* **Data to examine**:
# # # # #
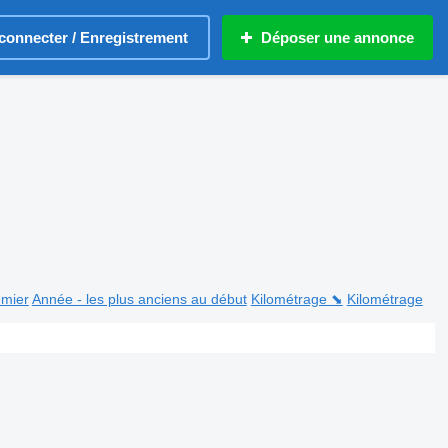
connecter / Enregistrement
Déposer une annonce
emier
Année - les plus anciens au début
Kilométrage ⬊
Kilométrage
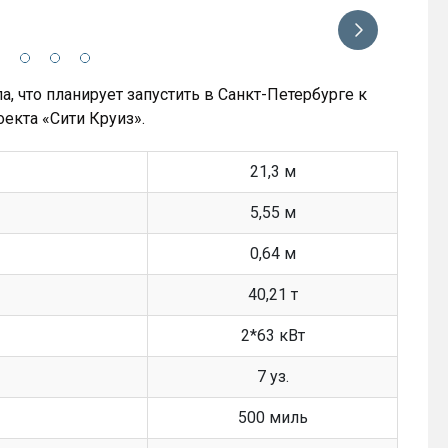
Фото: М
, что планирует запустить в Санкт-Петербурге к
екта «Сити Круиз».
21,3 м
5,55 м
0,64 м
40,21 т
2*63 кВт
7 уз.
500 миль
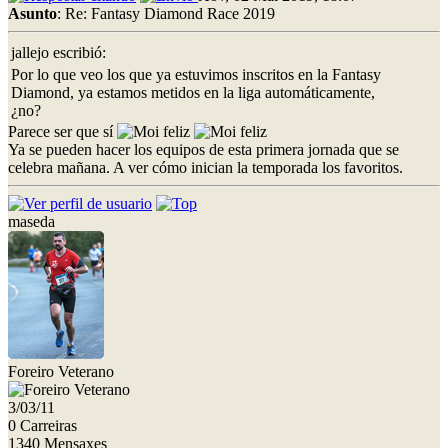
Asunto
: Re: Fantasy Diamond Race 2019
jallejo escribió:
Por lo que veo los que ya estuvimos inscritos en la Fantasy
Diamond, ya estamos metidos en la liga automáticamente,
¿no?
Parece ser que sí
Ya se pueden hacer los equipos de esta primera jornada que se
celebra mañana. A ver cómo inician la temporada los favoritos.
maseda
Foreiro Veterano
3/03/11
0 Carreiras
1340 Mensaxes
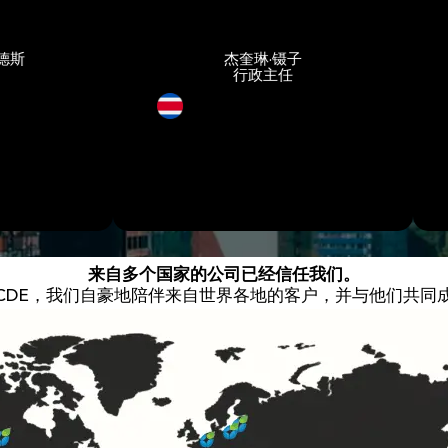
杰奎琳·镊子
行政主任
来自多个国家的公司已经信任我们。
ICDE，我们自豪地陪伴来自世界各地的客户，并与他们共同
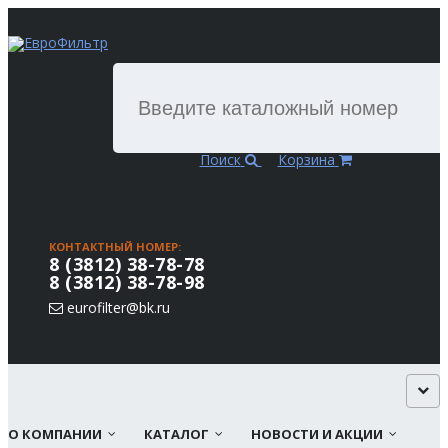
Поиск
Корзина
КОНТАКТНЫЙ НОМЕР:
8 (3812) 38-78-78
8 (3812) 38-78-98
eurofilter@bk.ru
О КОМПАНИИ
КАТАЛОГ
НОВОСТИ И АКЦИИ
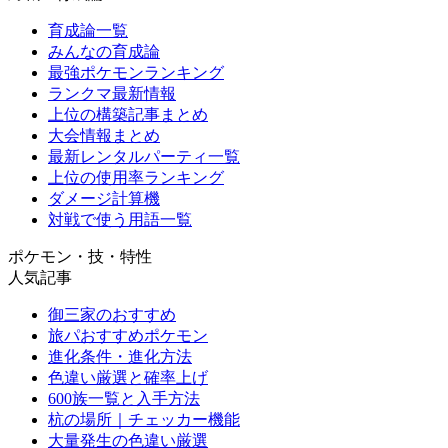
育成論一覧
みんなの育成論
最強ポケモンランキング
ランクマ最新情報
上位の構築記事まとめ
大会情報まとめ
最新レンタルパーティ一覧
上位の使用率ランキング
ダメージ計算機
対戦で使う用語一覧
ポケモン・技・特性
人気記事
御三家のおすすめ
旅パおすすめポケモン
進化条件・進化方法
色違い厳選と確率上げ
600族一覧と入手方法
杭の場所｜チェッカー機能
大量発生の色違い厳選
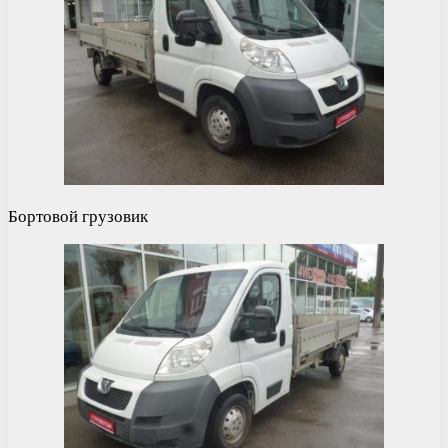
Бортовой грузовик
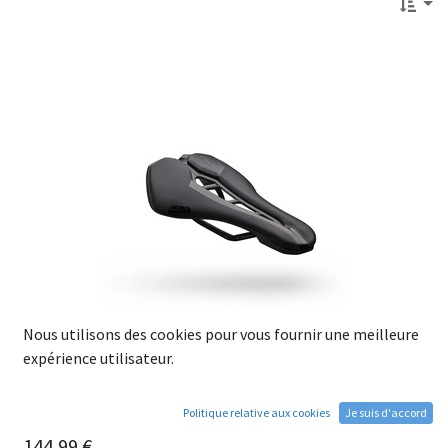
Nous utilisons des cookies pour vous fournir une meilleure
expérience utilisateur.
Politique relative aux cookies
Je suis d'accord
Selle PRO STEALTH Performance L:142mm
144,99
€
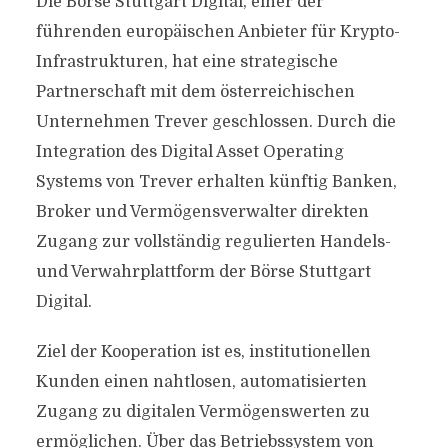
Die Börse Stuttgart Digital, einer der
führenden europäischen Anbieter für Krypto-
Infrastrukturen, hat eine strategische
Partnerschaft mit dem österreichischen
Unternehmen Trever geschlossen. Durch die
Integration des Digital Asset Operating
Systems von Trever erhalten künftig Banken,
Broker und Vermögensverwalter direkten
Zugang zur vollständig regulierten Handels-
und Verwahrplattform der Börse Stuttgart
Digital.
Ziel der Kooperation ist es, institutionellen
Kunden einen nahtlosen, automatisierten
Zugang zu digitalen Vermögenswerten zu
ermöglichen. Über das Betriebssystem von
# # # # #
* **Description of the task**: Each line from the start of the entries to the line holding "Por lo que veo" is to be given again exactly, both ends included, and each picture is to be left out.

* **Response below**:
connecter / Enregistrement
Déposer une annonce
emier
Année - les plus anciens au début
Kilométrage ⬊
Kilométrage
Фото: М
, что планирует запустить в Санкт-Петербурге к
екта «Сити Круиз».
21,3 м
5,55 м
0,64 м
40,21 т
2*63 кВт
7 уз.
500 миль
Asunto
: Re: Fantasy Diamond Race 2019
jallejo escribió:
Por lo que veo los que ya estuvimos inscritos en la Fantasy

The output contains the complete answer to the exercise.